→ **Instructions to follow**: Update the rows below by changing "colour" to "color" wherever it occurs, and leave every other part as it is.

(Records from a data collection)
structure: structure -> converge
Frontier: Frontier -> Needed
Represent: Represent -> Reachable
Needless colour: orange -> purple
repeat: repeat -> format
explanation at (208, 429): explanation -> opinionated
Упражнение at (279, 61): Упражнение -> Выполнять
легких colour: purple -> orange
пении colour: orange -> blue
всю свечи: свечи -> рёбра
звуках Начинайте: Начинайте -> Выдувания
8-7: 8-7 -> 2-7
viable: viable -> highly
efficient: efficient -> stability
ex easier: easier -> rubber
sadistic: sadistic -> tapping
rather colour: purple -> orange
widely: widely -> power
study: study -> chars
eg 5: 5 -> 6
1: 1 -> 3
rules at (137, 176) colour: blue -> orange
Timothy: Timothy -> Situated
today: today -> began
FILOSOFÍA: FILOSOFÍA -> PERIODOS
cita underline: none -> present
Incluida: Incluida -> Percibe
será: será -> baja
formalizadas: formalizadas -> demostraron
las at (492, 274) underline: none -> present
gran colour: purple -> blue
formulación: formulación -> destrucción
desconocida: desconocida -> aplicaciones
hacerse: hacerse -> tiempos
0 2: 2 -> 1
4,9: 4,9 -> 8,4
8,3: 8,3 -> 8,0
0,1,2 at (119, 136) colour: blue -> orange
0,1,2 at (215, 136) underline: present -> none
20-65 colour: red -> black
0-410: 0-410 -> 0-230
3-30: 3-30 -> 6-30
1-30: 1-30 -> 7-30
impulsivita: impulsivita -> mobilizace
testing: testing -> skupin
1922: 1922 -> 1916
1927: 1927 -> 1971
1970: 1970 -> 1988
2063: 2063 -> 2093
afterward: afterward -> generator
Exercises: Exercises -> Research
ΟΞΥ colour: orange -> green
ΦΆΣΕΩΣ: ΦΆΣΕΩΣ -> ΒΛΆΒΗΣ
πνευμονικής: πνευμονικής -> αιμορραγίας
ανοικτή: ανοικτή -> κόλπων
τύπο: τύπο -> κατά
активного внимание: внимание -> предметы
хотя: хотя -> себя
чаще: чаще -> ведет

→ **Problem solution**:
structure: structure -> converge
Frontier: Frontier -> Needed
Represent: Represent -> Reachable
Needless color: orange -> purple
repeat: repeat -> format
explanation at (208, 429): explanation -> opinionated
Упражнение at (279, 61): Упражнение -> Выполнять
легких color: purple -> orange
пении color: orange -> blue
всю свечи: свечи -> рёбра
звуках Начинайте: Начинайте -> Выдувания
8-7: 8-7 -> 2-7
viable: viable -> highly
efficient: efficient -> stability
ex easier: easier -> rubber
sadistic: sadistic -> tapping
rather color: purple -> orange
widely: widely -> power
study: study -> chars
eg 5: 5 -> 6
1: 1 -> 3
rules at (137, 176) color: blue -> orange
Timothy: Timothy -> Situated
today: today -> began
FILOSOFÍA: FILOSOFÍA -> PERIODOS
cita underline: none -> present
Incluida: Incluida -> Percibe
será: será -> baja
formalizadas: formalizadas -> demostraron
las at (492, 274) underline: none -> present
gran color: purple -> blue
formulación: formulación -> destrucción
desconocida: desconocida -> aplicaciones
hacerse: hacerse -> tiempos
0 2: 2 -> 1
4,9: 4,9 -> 8,4
8,3: 8,3 -> 8,0
0,1,2 at (119, 136) color: blue -> orange
0,1,2 at (215, 136) underline: present -> none
20-65 color: red -> black
0-410: 0-410 -> 0-230
3-30: 3-30 -> 6-30
1-30: 1-30 -> 7-30
impulsivita: impulsivita -> mobilizace
testing: testing -> skupin
1922: 1922 -> 1916
1927: 1927 -> 1971
1970: 1970 -> 1988
2063: 2063 -> 2093
afterward: afterward -> generator
Exercises: Exercises -> Research
ΟΞΥ color: orange -> green
ΦΆΣΕΩΣ: ΦΆΣΕΩΣ -> ΒΛΆΒΗΣ
πνευμονικής: πνευμονικής -> αιμορραγίας
ανοικτή: ανοικτή -> κόλπων
τύπο: τύπο -> κατά
активного внимание: внимание -> предметы
хотя: хотя -> себя
чаще: чаще -> ведет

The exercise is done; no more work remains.